> Problem description: Nothing in the data should be altered when it is repeated in full.

> Provided data:
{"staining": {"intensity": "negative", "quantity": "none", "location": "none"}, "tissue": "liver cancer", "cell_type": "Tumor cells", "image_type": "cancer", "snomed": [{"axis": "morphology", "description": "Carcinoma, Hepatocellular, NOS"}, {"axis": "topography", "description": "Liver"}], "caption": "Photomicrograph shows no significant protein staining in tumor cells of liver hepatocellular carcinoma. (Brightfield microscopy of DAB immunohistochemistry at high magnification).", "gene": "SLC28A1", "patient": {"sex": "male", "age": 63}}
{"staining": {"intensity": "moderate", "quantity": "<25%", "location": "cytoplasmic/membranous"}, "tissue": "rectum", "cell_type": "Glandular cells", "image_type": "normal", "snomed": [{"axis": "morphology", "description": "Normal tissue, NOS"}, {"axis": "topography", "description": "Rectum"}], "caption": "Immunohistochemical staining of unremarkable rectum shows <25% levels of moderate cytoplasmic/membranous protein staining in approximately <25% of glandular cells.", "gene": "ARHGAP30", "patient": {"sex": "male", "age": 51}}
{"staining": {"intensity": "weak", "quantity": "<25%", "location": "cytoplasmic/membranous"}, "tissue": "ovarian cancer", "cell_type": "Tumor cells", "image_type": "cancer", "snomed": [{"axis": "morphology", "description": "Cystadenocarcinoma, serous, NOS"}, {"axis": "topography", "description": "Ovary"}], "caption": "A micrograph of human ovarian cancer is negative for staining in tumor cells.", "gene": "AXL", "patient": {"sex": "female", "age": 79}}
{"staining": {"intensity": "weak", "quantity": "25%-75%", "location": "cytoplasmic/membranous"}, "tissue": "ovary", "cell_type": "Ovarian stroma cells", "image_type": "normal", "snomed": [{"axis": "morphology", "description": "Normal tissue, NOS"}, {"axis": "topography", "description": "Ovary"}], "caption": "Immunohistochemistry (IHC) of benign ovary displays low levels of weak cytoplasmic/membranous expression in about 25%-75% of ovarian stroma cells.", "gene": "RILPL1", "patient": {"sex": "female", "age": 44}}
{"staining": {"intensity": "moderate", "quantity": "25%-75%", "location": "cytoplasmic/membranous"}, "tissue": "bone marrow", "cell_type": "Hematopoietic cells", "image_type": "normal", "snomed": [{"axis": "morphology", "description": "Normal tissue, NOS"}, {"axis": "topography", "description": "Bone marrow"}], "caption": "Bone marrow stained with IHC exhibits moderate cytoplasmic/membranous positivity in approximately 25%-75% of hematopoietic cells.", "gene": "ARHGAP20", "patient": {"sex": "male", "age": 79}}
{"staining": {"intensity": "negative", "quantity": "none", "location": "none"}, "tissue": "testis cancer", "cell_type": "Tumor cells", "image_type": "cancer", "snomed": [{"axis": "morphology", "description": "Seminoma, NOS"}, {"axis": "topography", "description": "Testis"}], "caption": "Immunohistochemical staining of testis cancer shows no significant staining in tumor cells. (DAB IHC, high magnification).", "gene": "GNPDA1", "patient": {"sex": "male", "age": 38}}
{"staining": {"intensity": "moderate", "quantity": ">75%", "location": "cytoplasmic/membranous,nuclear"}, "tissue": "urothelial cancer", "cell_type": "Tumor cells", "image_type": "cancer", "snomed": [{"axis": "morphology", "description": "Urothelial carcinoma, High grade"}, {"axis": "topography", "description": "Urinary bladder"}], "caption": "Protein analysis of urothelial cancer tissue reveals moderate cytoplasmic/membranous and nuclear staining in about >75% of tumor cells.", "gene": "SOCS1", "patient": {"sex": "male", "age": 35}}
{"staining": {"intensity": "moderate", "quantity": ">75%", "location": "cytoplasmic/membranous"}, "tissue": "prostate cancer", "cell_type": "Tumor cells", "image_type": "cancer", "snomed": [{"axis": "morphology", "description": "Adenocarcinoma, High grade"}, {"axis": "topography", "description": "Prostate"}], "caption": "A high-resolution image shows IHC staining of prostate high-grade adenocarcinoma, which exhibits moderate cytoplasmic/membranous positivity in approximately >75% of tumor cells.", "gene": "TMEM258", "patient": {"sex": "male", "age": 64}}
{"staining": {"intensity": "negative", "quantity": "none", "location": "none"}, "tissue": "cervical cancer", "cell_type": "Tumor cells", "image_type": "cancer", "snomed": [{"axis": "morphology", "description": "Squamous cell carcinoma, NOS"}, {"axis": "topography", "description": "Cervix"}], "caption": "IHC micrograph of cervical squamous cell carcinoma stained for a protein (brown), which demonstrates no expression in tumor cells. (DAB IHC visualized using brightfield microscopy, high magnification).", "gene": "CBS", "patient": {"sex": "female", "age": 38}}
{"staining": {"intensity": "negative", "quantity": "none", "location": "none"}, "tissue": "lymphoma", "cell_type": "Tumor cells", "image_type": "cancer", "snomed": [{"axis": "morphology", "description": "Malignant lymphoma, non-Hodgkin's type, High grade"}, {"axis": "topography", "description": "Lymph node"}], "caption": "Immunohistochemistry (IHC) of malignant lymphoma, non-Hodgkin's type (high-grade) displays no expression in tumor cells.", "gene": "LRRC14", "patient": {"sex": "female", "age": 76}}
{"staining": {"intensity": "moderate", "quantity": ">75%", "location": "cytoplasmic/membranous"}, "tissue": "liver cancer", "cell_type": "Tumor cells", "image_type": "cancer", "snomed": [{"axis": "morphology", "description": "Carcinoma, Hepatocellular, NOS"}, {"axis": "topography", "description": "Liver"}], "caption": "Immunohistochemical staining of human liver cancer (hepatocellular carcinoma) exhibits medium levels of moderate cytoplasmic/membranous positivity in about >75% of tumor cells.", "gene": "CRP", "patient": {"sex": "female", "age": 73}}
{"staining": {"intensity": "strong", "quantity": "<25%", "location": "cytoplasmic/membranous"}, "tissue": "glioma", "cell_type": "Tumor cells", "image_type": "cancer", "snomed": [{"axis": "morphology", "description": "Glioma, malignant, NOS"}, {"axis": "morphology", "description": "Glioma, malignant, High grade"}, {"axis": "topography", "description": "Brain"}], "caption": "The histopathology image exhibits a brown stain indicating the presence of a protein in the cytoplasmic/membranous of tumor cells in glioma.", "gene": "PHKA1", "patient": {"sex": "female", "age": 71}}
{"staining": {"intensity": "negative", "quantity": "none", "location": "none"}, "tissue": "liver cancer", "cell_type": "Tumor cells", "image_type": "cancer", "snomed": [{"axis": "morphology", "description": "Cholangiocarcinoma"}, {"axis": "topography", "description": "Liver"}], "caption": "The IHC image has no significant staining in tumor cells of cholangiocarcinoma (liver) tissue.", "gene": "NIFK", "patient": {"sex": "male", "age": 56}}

> Answer to this task:
{"staining": {"intensity": "negative", "quantity": "none", "location": "none"}, "tissue": "liver cancer", "cell_type": "Tumor cells", "image_type": "cancer", "snomed": [{"axis": "morphology", "description": "Carcinoma, Hepatocellular, NOS"}, {"axis": "topography", "description": "Liver"}], "caption": "Photomicrograph shows no significant protein staining in tumor cells of liver hepatocellular carcinoma. (Brightfield microscopy of DAB immunohistochemistry at high magnification).", "gene": "SLC28A1", "patient": {"sex": "male", "age": 63}}
{"staining": {"intensity": "moderate", "quantity": "<25%", "location": "cytoplasmic/membranous"}, "tissue": "rectum", "cell_type": "Glandular cells", "image_type": "normal", "snomed": [{"axis": "morphology", "description": "Normal tissue, NOS"}, {"axis": "topography", "description": "Rectum"}], "caption": "Immunohistochemical staining of unremarkable rectum shows <25% levels of moderate cytoplasmic/membranous protein staining in approximately <25% of glandular cells.", "gene": "ARHGAP30", "patient": {"sex": "male", "age": 51}}
{"staining": {"intensity": "weak", "quantity": "<25%", "location": "cytoplasmic/membranous"}, "tissue": "ovarian cancer", "cell_type": "Tumor cells", "image_type": "cancer", "snomed": [{"axis": "morphology", "description": "Cystadenocarcinoma, serous, NOS"}, {"axis": "topography", "description": "Ovary"}], "caption": "A micrograph of human ovarian cancer is negative for staining in tumor cells.", "gene": "AXL", "patient": {"sex": "female", "age": 79}}
{"staining": {"intensity": "weak", "quantity": "25%-75%", "location": "cytoplasmic/membranous"}, "tissue": "ovary", "cell_type": "Ovarian stroma cells", "image_type": "normal", "snomed": [{"axis": "morphology", "description": "Normal tissue, NOS"}, {"axis": "topography", "description": "Ovary"}], "caption": "Immunohistochemistry (IHC) of benign ovary displays low levels of weak cytoplasmic/membranous expression in about 25%-75% of ovarian stroma cells.", "gene": "RILPL1", "patient": {"sex": "female", "age": 44}}
{"staining": {"intensity": "moderate", "quantity": "25%-75%", "location": "cytoplasmic/membranous"}, "tissue": "bone marrow", "cell_type": "Hematopoietic cells", "image_type": "normal", "snomed": [{"axis": "morphology", "description": "Normal tissue, NOS"}, {"axis": "topography", "description": "Bone marrow"}], "caption": "Bone marrow stained with IHC exhibits moderate cytoplasmic/membranous positivity in approximately 25%-75% of hematopoietic cells.", "gene": "ARHGAP20", "patient": {"sex": "male", "age": 79}}
{"staining": {"intensity": "negative", "quantity": "none", "location": "none"}, "tissue": "testis cancer", "cell_type": "Tumor cells", "image_type": "cancer", "snomed": [{"axis": "morphology", "description": "Seminoma, NOS"}, {"axis": "topography", "description": "Testis"}], "caption": "Immunohistochemical staining of testis cancer shows no significant staining in tumor cells. (DAB IHC, high magnification).", "gene": "GNPDA1", "patient": {"sex": "male", "age": 38}}
{"staining": {"intensity": "moderate", "quantity": ">75%", "location": "cytoplasmic/membranous,nuclear"}, "tissue": "urothelial cancer", "cell_type": "Tumor cells", "image_type": "cancer", "snomed": [{"axis": "morphology", "description": "Urothelial carcinoma, High grade"}, {"axis": "topography", "description": "Urinary bladder"}], "caption": "Protein analysis of urothelial cancer tissue reveals moderate cytoplasmic/membranous and nuclear staining in about >75% of tumor cells.", "gene": "SOCS1", "patient": {"sex": "male", "age": 35}}
{"staining": {"intensity": "moderate", "quantity": ">75%", "location": "cytoplasmic/membranous"}, "tissue": "prostate cancer", "cell_type": "Tumor cells", "image_type": "cancer", "snomed": [{"axis": "morphology", "description": "Adenocarcinoma, High grade"}, {"axis": "topography", "description": "Prostate"}], "caption": "A high-resolution image shows IHC staining of prostate high-grade adenocarcinoma, which exhibits moderate cytoplasmic/membranous positivity in approximately >75% of tumor cells.", "gene": "TMEM258", "patient": {"sex": "male", "age": 64}}
{"staining": {"intensity": "negative", "quantity": "none", "location": "none"}, "tissue": "cervical cancer", "cell_type": "Tumor cells", "image_type": "cancer", "snomed": [{"axis": "morphology", "description": "Squamous cell carcinoma, NOS"}, {"axis": "topography", "description": "Cervix"}], "caption": "IHC micrograph of cervical squamous cell carcinoma stained for a protein (brown), which demonstrates no expression in tumor cells. (DAB IHC visualized using brightfield microscopy, high magnification).", "gene": "CBS", "patient": {"sex": "female", "age": 38}}
{"staining": {"intensity": "negative", "quantity": "none", "location": "none"}, "tissue": "lymphoma", "cell_type": "Tumor cells", "image_type": "cancer", "snomed": [{"axis": "morphology", "description": "Malignant lymphoma, non-Hodgkin's type, High grade"}, {"axis": "topography", "description": "Lymph node"}], "caption": "Immunohistochemistry (IHC) of malignant lymphoma, non-Hodgkin's type (high-grade) displays no expression in tumor cells.", "gene": "LRRC14", "patient": {"sex": "female", "age": 76}}
{"staining": {"intensity": "moderate", "quantity": ">75%", "location": "cytoplasmic/membranous"}, "tissue": "liver cancer", "cell_type": "Tumor cells", "image_type": "cancer", "snomed": [{"axis": "morphology", "description": "Carcinoma, Hepatocellular, NOS"}, {"axis": "topography", "description": "Liver"}], "caption": "Immunohistochemical staining of human liver cancer (hepatocellular carcinoma) exhibits medium levels of moderate cytoplasmic/membranous positivity in about >75% of tumor cells.", "gene": "CRP", "patient": {"sex": "female", "age": 73}}
{"staining": {"intensity": "strong", "quantity": "<25%", "location": "cytoplasmic/membranous"}, "tissue": "glioma", "cell_type": "Tumor cells", "image_type": "cancer", "snomed": [{"axis": "morphology", "description": "Glioma, malignant, NOS"}, {"axis": "morphology", "description": "Glioma, malignant, High grade"}, {"axis": "topography", "description": "Brain"}], "caption": "The histopathology image exhibits a brown stain indicating the presence of a protein in the cytoplasmic/membranous of tumor cells in glioma.", "gene": "PHKA1", "patient": {"sex": "female", "age": 71}}
{"staining": {"intensity": "negative", "quantity": "none", "location": "none"}, "tissue": "liver cancer", "cell_type": "Tumor cells", "image_type": "cancer", "snomed": [{"axis": "morphology", "description": "Cholangiocarcinoma"}, {"axis": "topography", "description": "Liver"}], "caption": "The IHC image has no significant staining in tumor cells of cholangiocarcinoma (liver) tissue.", "gene": "NIFK", "patient": {"sex": "male", "age": 56}}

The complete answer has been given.